> **WHAT THE TASK REQUIRES**
Reproduce the material below word for word, leaving out the pictures.

•••••

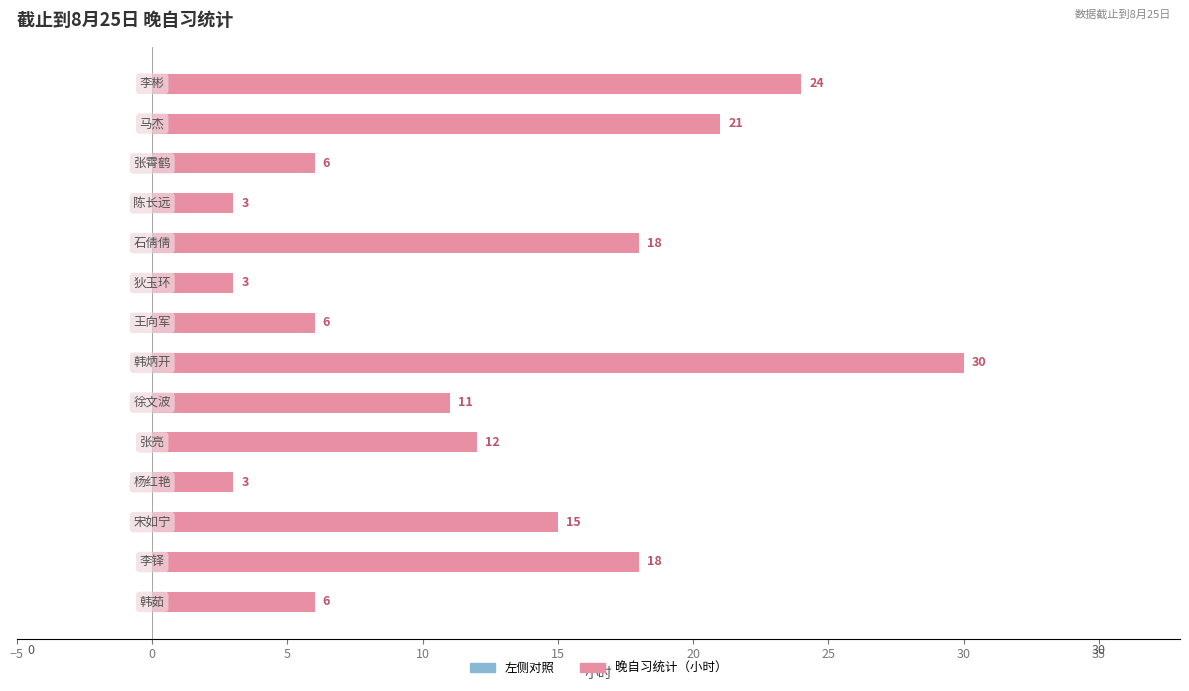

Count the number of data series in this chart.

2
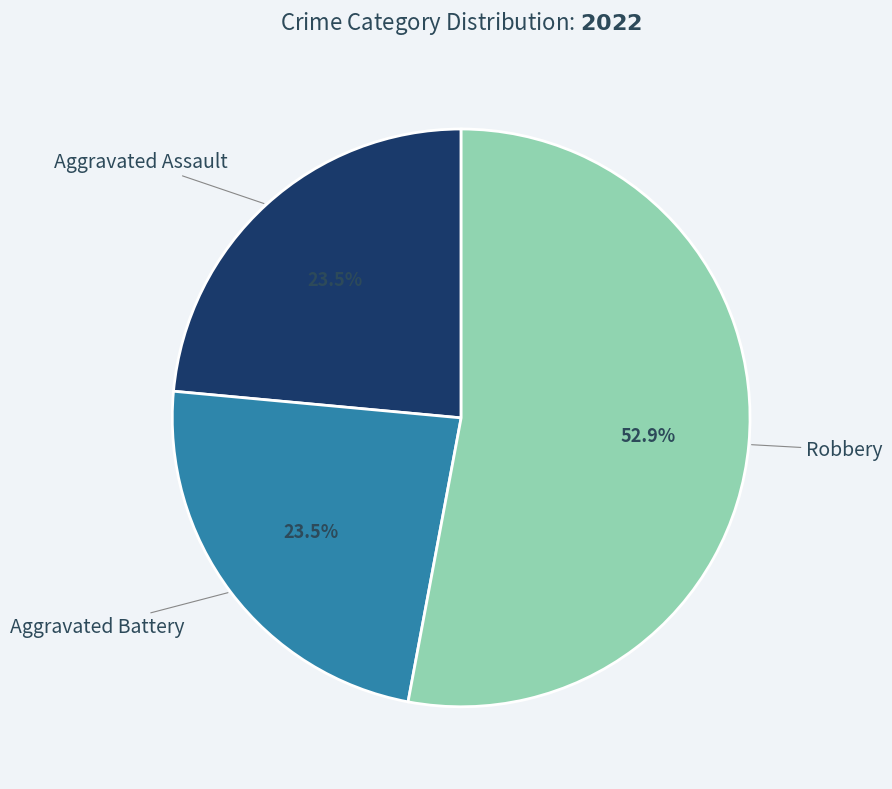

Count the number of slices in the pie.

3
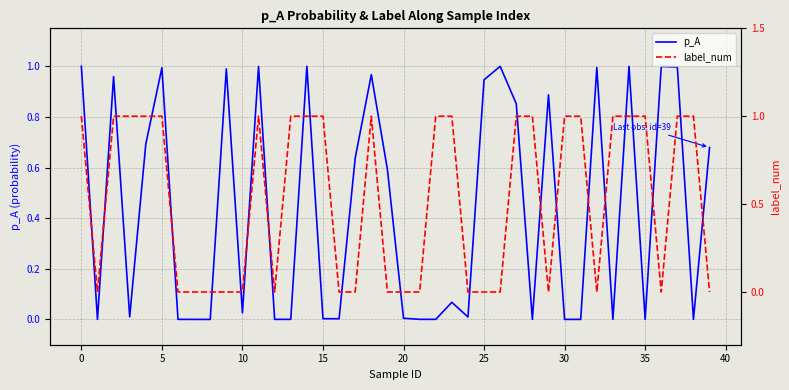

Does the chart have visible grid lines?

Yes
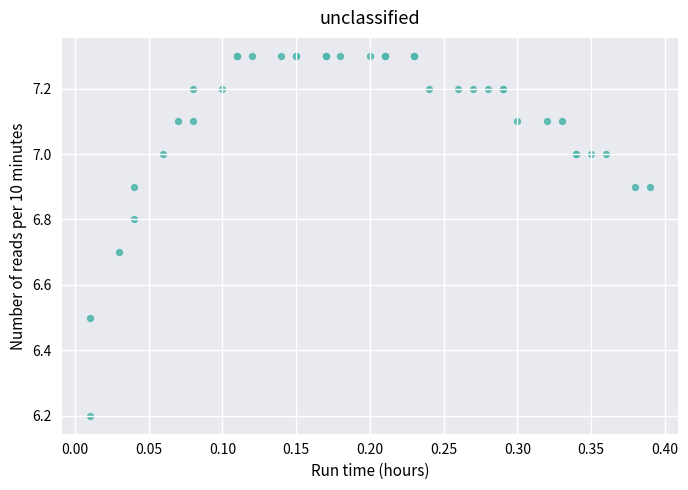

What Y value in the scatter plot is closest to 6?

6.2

•••••

> **ANSWER TO THIS TASK**
Count the number of data series in this chart.

2

Count the number of slices in the pie.

3

Does the chart have visible grid lines?

Yes

What Y value in the scatter plot is closest to 6?

6.2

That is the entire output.